**Selected passage**.

On Tue, 2020-06-23 at 09:50 -0400, Alex K wrote:
> I'm working on an Elasticsearch plugin (using Lucene internally) that
> allows users to index numerical vectors and run exact and approximate
> k-nearest-neighbors similarity queries.

Quite a coincidence. I'm looking into the same thing :-)

>   1. When indexing a vector, apply a hash function to it, producing
> a set of discrete hashes. Usually there are anywhere from 100 to 1000
> hashes.

Is it important to have "infinite" scaling with inverted index or is it
acceptable to have a (fast) sequential scan through all documents? If
the use case is to combine the nearest neighbour search with other
filters, so that the effective search-space is relatively small, you
could go directly to computing the Euclidian distance (or whatever you
use to calculate the exact similarity score).

>   4. As the BooleanQuery produces results, maintain a fixed-size
> heap of its scores. For any score exceeding the min in the heap, load
> its vector from the binary doc values, compute the exact similarity,
> and update the heap.

I did something quite similar for a non-Lucene bases proof of concept,
except that I delayed the exact similarity calculation and over-
collected on the heap.

Fleshing that out: Instead of producing similarity hashes, I extracted
the top-X strongest signals (entries in the vector) and stored them as
indexes from the raw vector, so the top-3 signals from [10, 3, 6, 12,
1, 20] are [0, 3, 5]. The query was similar to your "match as many as
possible", just with indexes instead of hashes.

**Dataset extract**.
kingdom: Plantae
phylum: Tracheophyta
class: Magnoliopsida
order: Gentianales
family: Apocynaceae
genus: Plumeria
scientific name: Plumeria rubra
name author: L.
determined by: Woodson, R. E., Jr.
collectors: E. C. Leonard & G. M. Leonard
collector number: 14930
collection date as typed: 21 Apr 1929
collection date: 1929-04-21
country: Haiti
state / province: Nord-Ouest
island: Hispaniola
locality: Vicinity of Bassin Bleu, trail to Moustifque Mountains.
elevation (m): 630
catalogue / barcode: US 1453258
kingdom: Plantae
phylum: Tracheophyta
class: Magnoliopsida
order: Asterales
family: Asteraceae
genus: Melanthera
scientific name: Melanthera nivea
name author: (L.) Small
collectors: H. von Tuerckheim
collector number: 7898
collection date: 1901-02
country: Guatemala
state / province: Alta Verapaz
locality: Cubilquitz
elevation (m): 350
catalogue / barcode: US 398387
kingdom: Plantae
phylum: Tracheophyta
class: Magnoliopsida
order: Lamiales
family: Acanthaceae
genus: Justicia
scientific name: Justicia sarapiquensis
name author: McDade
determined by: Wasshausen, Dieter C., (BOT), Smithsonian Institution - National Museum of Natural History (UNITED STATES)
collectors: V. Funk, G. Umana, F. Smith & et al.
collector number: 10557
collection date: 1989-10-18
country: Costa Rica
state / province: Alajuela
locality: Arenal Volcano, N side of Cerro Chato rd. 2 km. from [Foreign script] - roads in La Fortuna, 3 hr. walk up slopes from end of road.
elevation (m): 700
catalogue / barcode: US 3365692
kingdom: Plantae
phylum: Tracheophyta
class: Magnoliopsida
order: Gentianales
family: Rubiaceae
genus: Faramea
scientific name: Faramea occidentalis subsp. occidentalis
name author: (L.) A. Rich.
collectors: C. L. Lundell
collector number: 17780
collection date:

**Prompt**. Translate this sentence from the email reply about nearest-neighbor vector search into Spanish: "Is it important to have "infinite" scaling with inverted index or is it acceptable to have a (fast) sequential scan through all documents?"

**Solution to the problem**. ¿Es importante tener un escalado «infinito» con índice invertido o es aceptable hacer un recorrido secuencial (rápido) por todos los documentos?